Measures of productivity include labour productivity (output divided by the quantity of labour) and total factor productivity (TFP) (output divided by the quantity of all factors of production).

Governments often focus on labour productivity. This is problematic. One of the easiest ways to increase labour productivity is to use more capital or natural resources in the production process.

It follows that efforts to increase labour productivity can lead to over-capitalisation and over-exploitation of natural resources.

Governments would do better to focus on TFP.

If the government wants to improve both TFP and profits, it should pursue policies that maintain or increase rates of technical progress (through research and development), improve technical efficiency (by investing in education and training) and strengthen the production environment (by building public infrastructure).

 

Professor John Quiggin

School of Economics

Covid-19 is a serious economic problem for Australia, not only as a major cause of death, but because of serious impacts in productivity.

With the effective abandonment of most forms of reporting, it is hard to assess the prevalence and impact of Covid-related morbidity. However, there is substantial global evidence of increased worker absenteeism associated with both acute Covid-cases and post-Covid conditions (long Covid).

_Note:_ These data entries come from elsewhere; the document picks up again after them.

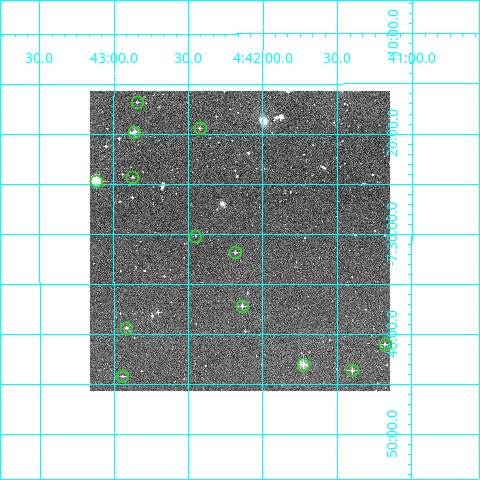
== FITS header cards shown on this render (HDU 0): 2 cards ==
NAXIS1  =                  300
NAXIS2  =                  300

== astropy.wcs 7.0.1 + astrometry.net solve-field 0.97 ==
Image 300 x 300 px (HDU 0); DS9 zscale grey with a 90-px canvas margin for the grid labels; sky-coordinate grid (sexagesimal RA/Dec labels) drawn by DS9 from the SOLVED WCS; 13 Tycho-2 reference stars matched to detected sources circled (green)
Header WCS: RA---TAN/DEC--TAN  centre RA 04:42:09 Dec -07:31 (70.54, -7.51 deg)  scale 6 arcsec/px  FOV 30.0' x 30.0'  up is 0 deg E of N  parity normal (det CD < 0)
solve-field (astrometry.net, Tycho-2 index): VERIFIED the header's WCS against the Tycho-2 star catalogue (verified at 2 index scales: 9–13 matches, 0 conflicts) and refined it, rather than solving blind
Solved WCS: RA---TAN-SIP/DEC--TAN-SIP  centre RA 04:42:09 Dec -07:31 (70.54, -7.51 deg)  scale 5.99 arcsec/px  FOV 30.0' x 30.0'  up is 0 deg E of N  parity normal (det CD < 0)
The solver's refit moves the header's centre by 1.3 arcsec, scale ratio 0.9987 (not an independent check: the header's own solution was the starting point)
Tycho-2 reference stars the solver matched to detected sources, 13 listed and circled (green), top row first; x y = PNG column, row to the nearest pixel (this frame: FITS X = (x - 90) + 1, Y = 300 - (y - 91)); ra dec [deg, ICRS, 3 dp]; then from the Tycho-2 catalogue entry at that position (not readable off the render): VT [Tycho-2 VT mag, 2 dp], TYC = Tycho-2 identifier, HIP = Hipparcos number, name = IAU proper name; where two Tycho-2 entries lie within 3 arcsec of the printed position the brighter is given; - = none
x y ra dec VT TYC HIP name
137 102 70.711 -7.280 11.40 4747-664-1 - -
200 128 70.605 -7.323 11.82 4747-906-1 - -
134 132 70.715 -7.330 10.22 4747-1194-1 - -
132 177 70.718 -7.405 11.62 4747-1331-1 - -
96 181 70.780 -7.412 8.97 4747-1157-1 21955 -
195 236 70.612 -7.503 11.97 5321-497-1 - -
235 252 70.545 -7.531 11.52 5321-39-1 - -
242 306 70.534 -7.621 10.89 5321-441-1 - -
126 328 70.728 -7.656 10.33 5321-158-1 - -
385 344 70.295 -7.684 11.32 5321-517-1 - -
303 364 70.431 -7.717 9.65 5321-291-1 - -
352 370 70.349 -7.727 11.08 5321-451-1 - -
122 376 70.735 -7.738 11.09 5321-433-1 - -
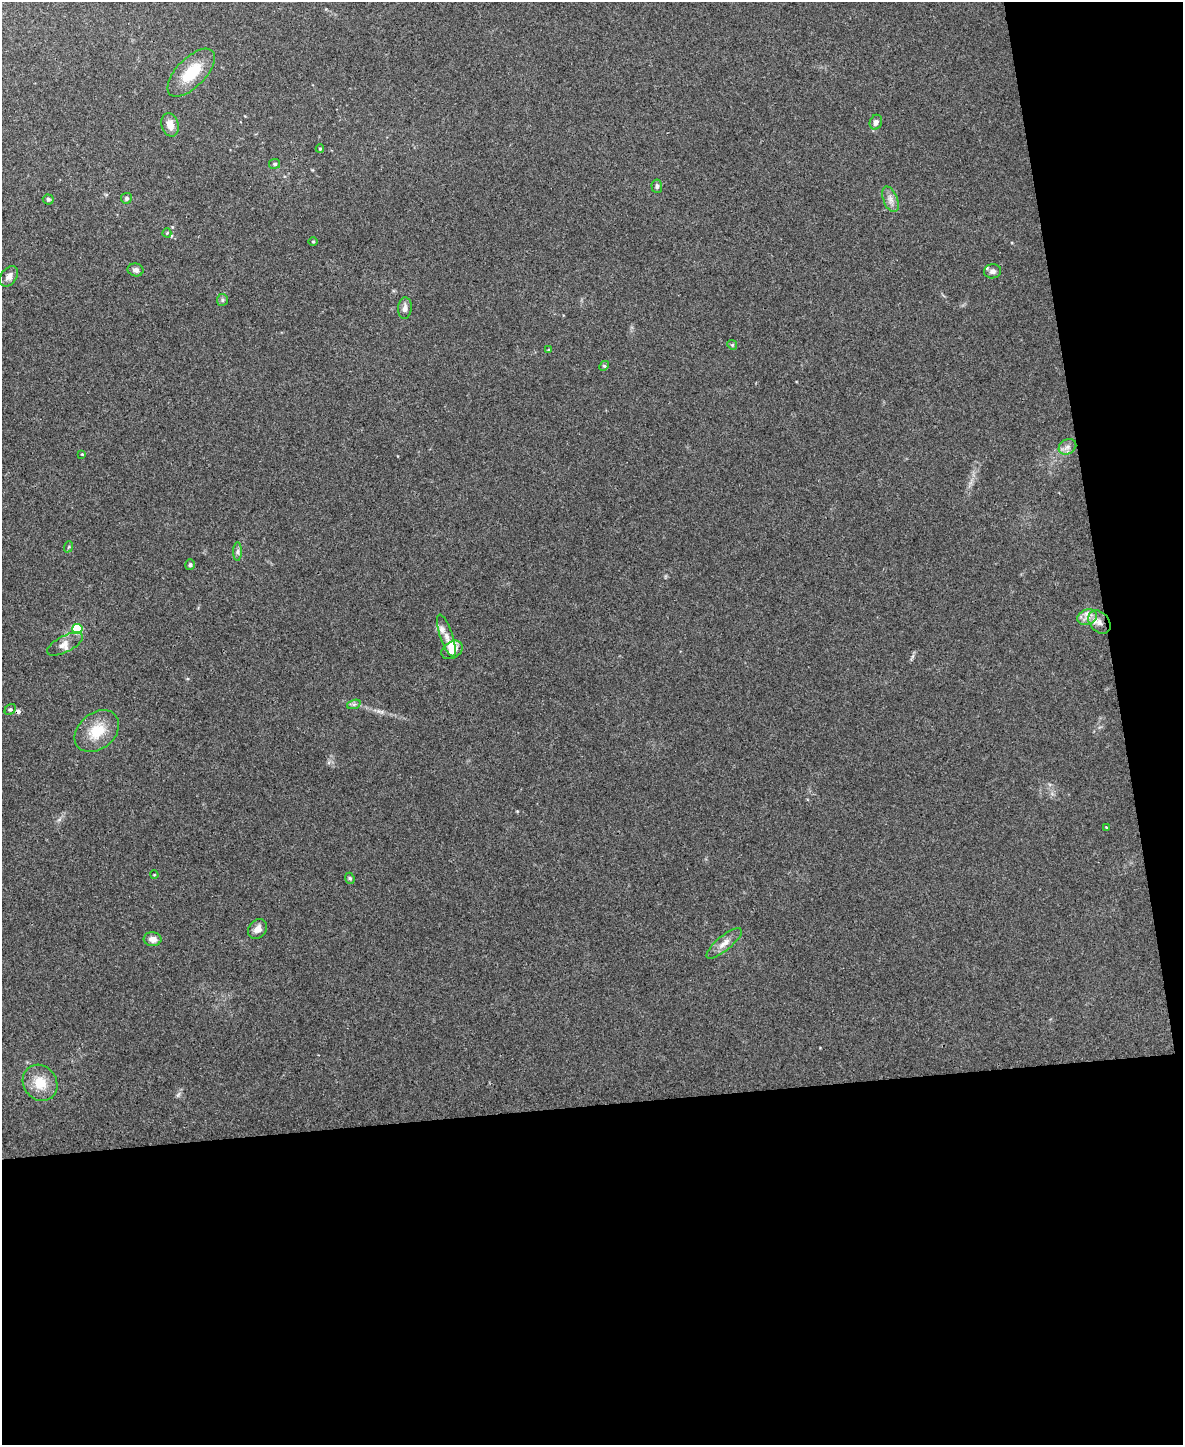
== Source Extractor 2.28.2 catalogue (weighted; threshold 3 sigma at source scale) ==
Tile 12 of 4 x 3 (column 4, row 3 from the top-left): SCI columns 3544-4724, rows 134-1576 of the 4724 x 4706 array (HDU 1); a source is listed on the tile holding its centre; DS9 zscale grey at full resolution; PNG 1185 x 1447 px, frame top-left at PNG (2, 2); each listed source drawn as its Kron ellipse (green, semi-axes under 4 px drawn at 4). Shown black and unused: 29% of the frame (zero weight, under 3 of 4 exposures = <1% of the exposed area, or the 3 px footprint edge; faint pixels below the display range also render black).
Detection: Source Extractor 2.28.2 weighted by HDU 2 'WHT'; one run over the whole footprint, this tile lists its part. Background 0.0469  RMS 0.0052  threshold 0.0232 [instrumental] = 3 sigma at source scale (4.5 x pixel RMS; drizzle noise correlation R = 1.50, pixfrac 1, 0.05/0.05 arcsec/px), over >= 5 px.
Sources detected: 44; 1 cosmic-ray / hot-pixel residue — neither listed nor drawn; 3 inside a brighter listed object's ellipse — not listed separately; the other 40 listed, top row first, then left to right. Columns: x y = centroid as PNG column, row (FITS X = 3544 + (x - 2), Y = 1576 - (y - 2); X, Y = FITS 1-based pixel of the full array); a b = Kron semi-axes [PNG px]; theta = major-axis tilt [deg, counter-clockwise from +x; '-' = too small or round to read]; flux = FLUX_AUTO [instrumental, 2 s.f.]
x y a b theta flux
191 73 30 14 45 17
876 122 7 6 - 2.4
170 125 12 8 -74 4.6
320 149 4 4 - 0.58
275 164 5 5 - 1.1
657 186 7 5 -86 1.3
126 198 5 5 - 1.1
48 199 5 5 - 1.1
890 199 13 7 -68 2.9
167 233 4 4 - 0.51
313 242 5 3 - 0.46
136 270 8 6 -11 1.6
992 271 8 7 - 2.1
9 276 11 7 53 2.5
222 300 6 5 - 0.94
405 308 11 7 85 2.4
732 345 5 4 - 0.62
548 350 4 3 - 0.47
604 366 5 4 - 0.6
1067 447 9 7 32 2.4
82 454 3 3 - 0.37
68 547 6 3 69 0.61
238 552 9 4 89 1.3
190 565 5 4 - 0.92
1087 617 10 7 18 3.4
1099 622 13 9 -49 4.4
77 629 5 5 - 34
446 636 22 6 -71 3.6
65 644 20 8 27 4.1
452 650 11 8 30 4.8
354 704 7 4 18 1.1
10 709 6 4 47 0.94
97 731 25 18 40 14
1106 827 4 2 - 0.34
154 875 4 2 - 0.38
350 878 6 4 -68 0.75
258 929 11 8 48 3.4
153 939 9 7 -6 3.1
724 943 22 7 40 4.3
40 1083 19 16 -54 11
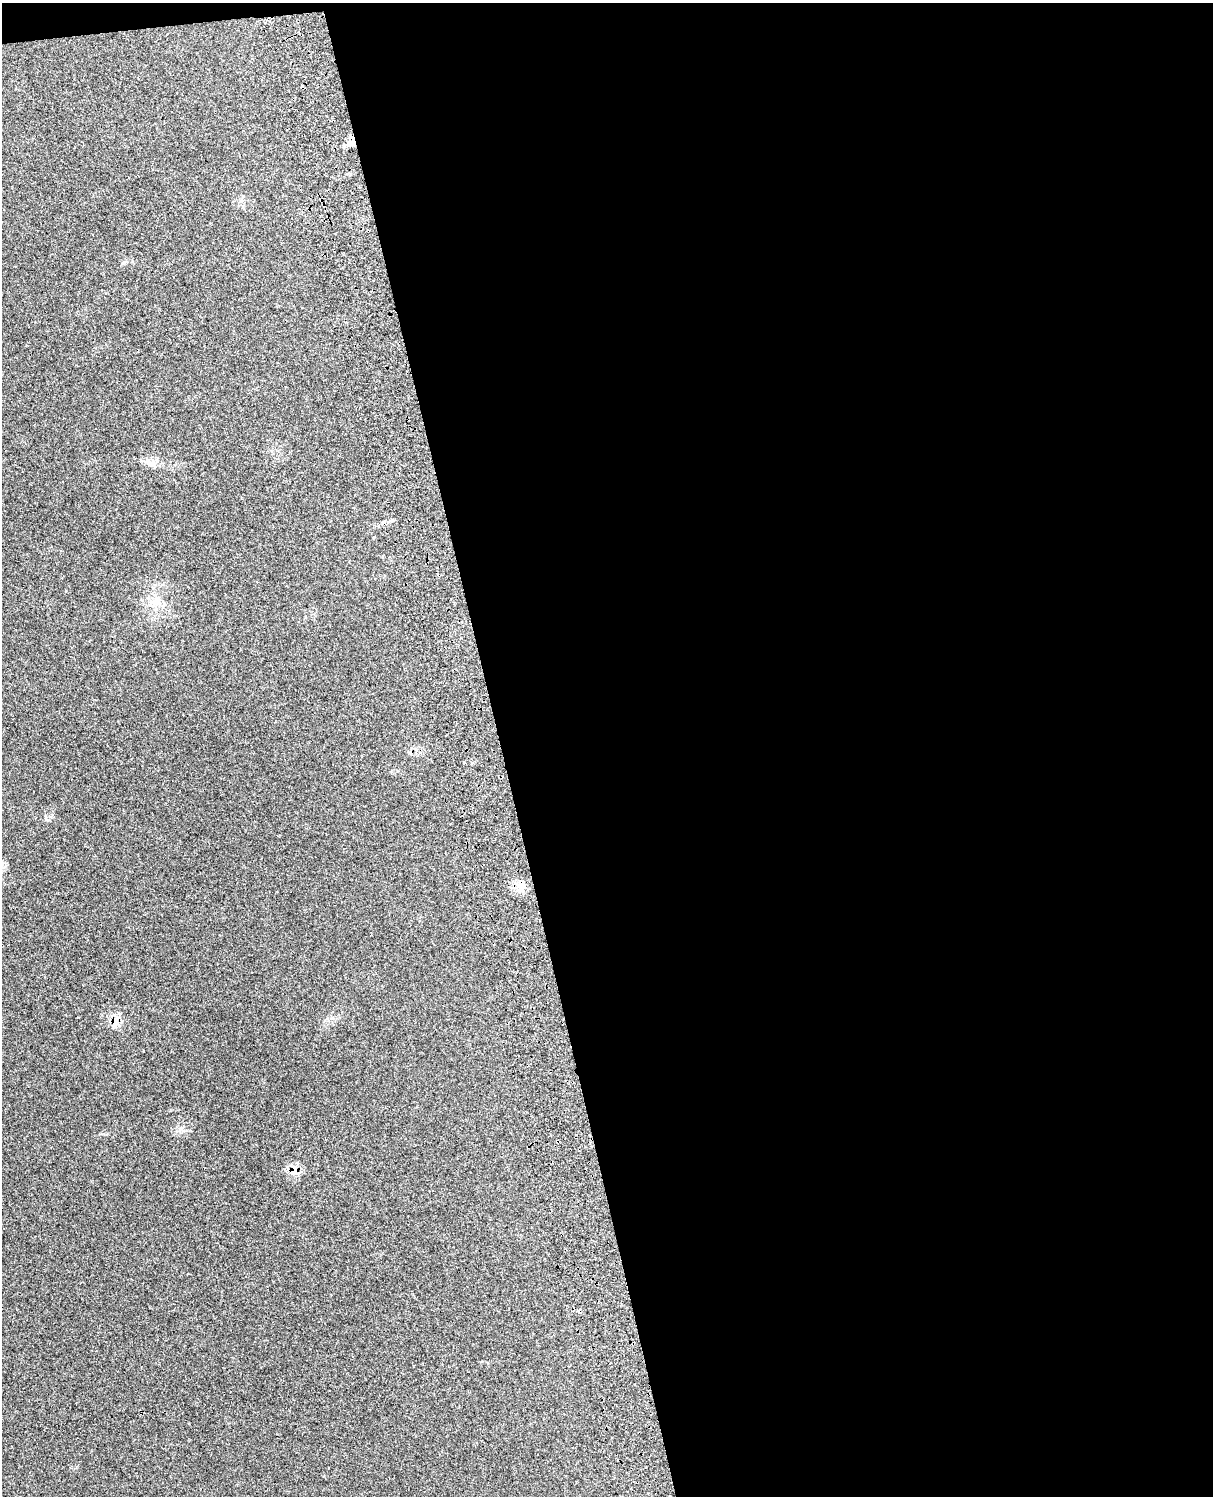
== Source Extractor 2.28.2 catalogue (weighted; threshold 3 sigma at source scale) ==
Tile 4 of 4 x 3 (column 4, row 1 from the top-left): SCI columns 3750-4960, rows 3154-4647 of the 5085 x 4920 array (HDU 1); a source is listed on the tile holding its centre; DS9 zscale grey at full resolution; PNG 1215 x 1498 px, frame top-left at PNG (2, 3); no overlay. Shown black and unused: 59% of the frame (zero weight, under 3 of 4 exposures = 6% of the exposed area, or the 3 px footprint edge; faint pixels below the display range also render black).
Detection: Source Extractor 2.28.2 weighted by HDU 2 'WHT'; one run over the whole footprint, this tile lists its part. Background 0.27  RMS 0.0091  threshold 0.0411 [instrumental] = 3 sigma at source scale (4.5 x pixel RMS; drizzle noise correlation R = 1.50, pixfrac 1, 0.05/0.05 arcsec/px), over >= 5 px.
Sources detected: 5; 1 cosmic-ray / hot-pixel residue — not listed; the other 4 listed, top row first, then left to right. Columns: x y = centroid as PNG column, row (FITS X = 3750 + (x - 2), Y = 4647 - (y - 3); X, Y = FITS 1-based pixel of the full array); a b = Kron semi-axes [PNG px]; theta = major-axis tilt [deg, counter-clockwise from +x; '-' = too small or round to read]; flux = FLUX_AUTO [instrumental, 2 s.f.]
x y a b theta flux
149 463 16 8 -41 5.5
521 887 8 5 -45 3.7
116 1021 17 8 69 7.5
294 1169 16 10 85 7.9
Overlapping masked pixels (flux is a lower limit): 1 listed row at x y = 294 1169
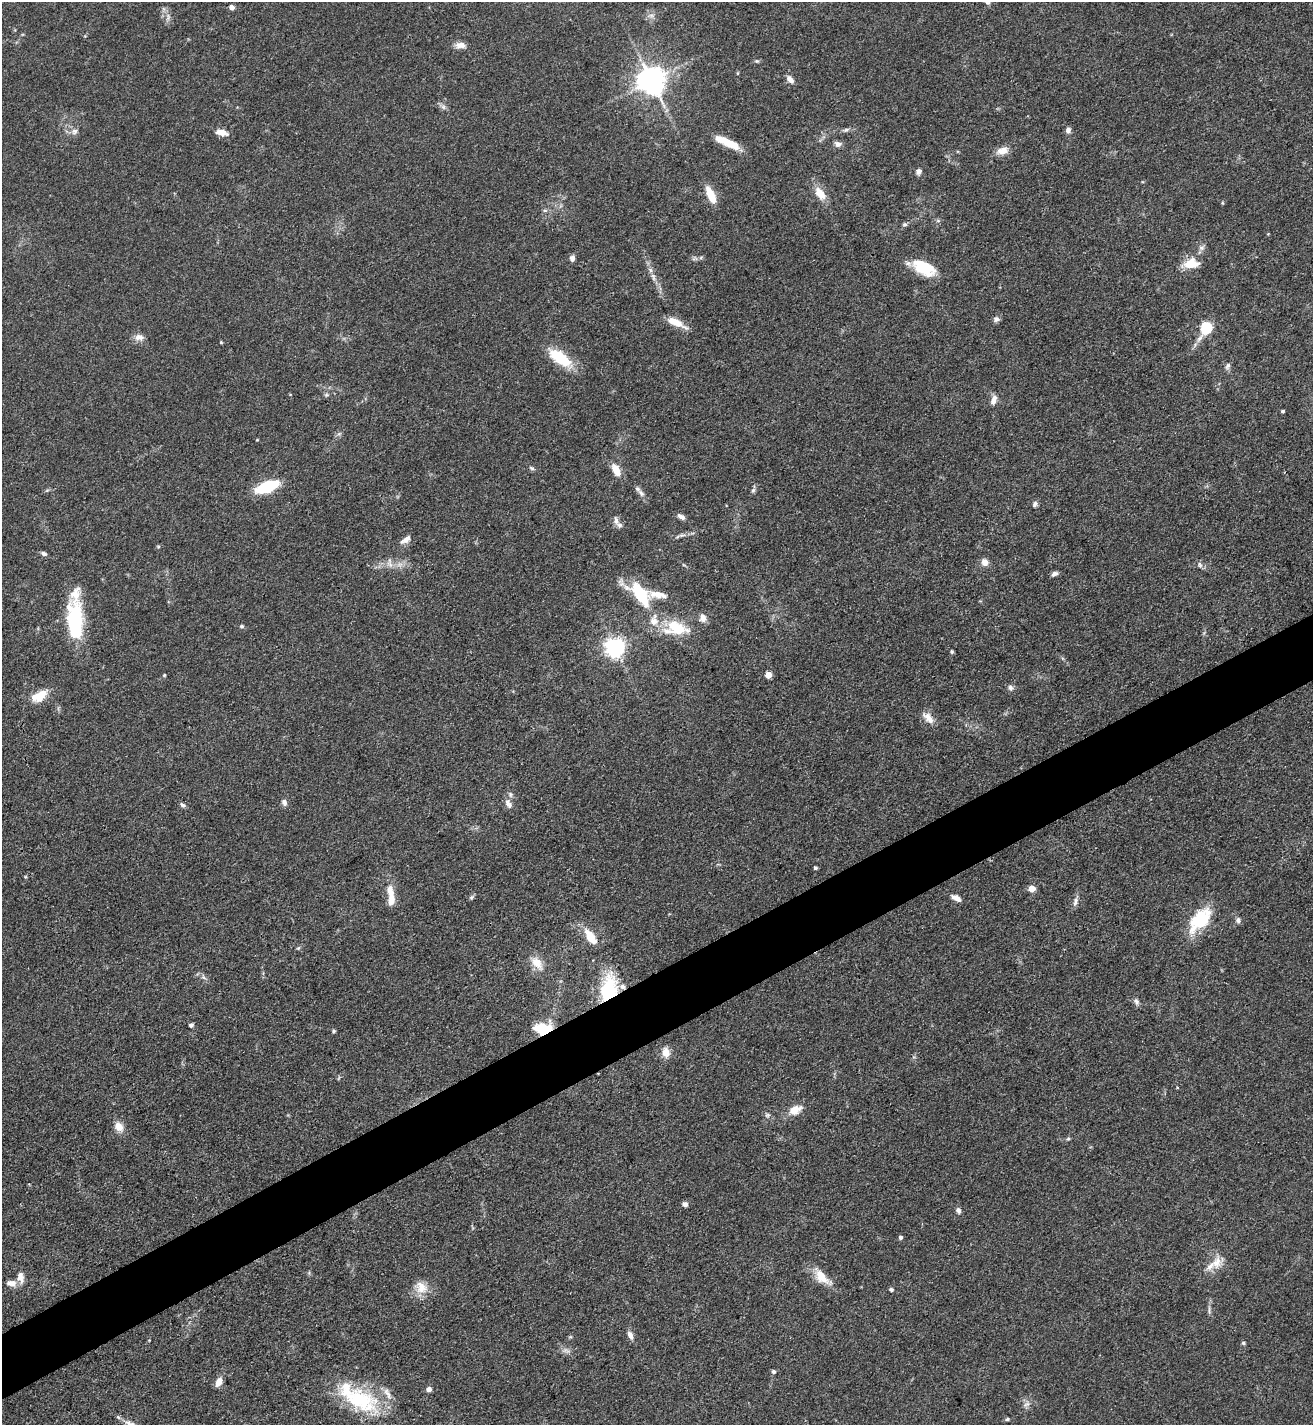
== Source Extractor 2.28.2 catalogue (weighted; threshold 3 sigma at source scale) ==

As is now well understood, Covid-19 is an airborne virus. However, workplace health and safety policy has not adjusted significantly from the initial phase of the pandemic in which it was assumed that transmission was primarily via droplets.

In the absence of appropriate measures to reduce the risk of Covid-19 transmission, employers are in breach of their legal obligation to maintain a safe working environment. With the abandonment of mask and vaccination requirements, improved air quality is the only practical option for reducing workplace transmission.

A sustained policy effort to improve ventilation in workplaces and other public buildings is one of the few remaining policy responses available to mitigate this threat.